Computers keep getting smarter, and the amount of things they can detect about humans keeps growing. A new algorithm developed by computer scientists Hamed Pirsiavash (a postdoctoral scholar at MIT) and Deva Ramanan (a computer science associate professor at the University of California at Irvine) can decode human behavior from video.
While action-recognition algorithms have already been developed, Pirsiavash and Ramanan said their algorithm provides several advantages over others.
The new algorithm has faster execution times, makes better guesses about partially completed actions, and can handle video steams of any length, they said.
“We focus on the task of action classification and segmentation in continuous, real-world video streams,” the two wrote in a paper, “Parsing video of actions with segmental grammars.” “Much past work on action recognition focuses on classification of pre-segmented clips. However, this ignores the complexity of processing video streams with an unknown number of action instances, each with variable durations and start/end times.”
(Related: Another MIT Project, which can track people through walls)
This new approach to video analysis uses techniques from natural language processing to allow computers to efficiently scan video for actions.
“One of the challenging problems they try to solve is, if you have a sentence, you want to basically parse the sentence, saying what is the subject, what is the verb, what is the adverb,” Pirsiavash said in an MIT News article. “We see an analogy here, which is, if you have a complex action—like making tea or making coffee—that has some subactions, we can basically stitch together these subactions and look at each one as something like verb, adjective, and adverb.”

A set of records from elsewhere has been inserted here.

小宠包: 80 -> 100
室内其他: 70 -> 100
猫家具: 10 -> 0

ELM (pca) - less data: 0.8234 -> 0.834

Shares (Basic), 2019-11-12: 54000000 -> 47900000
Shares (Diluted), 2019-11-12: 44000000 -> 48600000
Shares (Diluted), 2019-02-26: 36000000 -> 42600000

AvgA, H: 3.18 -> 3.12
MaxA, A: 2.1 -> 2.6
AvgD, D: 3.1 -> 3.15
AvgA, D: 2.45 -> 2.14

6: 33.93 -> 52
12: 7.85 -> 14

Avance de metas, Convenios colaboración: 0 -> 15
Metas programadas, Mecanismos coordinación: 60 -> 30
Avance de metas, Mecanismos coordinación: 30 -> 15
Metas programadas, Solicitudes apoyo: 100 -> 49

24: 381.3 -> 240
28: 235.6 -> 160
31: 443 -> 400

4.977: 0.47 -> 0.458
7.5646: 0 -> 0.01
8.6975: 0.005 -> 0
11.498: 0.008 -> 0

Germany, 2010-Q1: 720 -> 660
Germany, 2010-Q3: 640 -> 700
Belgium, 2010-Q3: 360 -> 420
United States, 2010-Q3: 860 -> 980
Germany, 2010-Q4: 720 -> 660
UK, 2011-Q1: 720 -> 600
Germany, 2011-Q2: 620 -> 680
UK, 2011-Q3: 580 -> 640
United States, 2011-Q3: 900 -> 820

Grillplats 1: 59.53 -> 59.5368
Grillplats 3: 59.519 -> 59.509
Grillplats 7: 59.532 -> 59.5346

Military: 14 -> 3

The relationship between subactions is like rules of grammar, according to the computer scientists, and for any given action the algorithm must learn a new grammar. To do that, it relies on machine learning.
Pirsiavash is mainly interested in the algorithm being used in medical applications. It could potentially detect improper executions of physical-therapy exercise, and also detect if an elderly patient forgot to take his or her medicine.
The new activity-recognition algorithm will be presented at the Conference on Computer Vision and Pattern Recognition in June.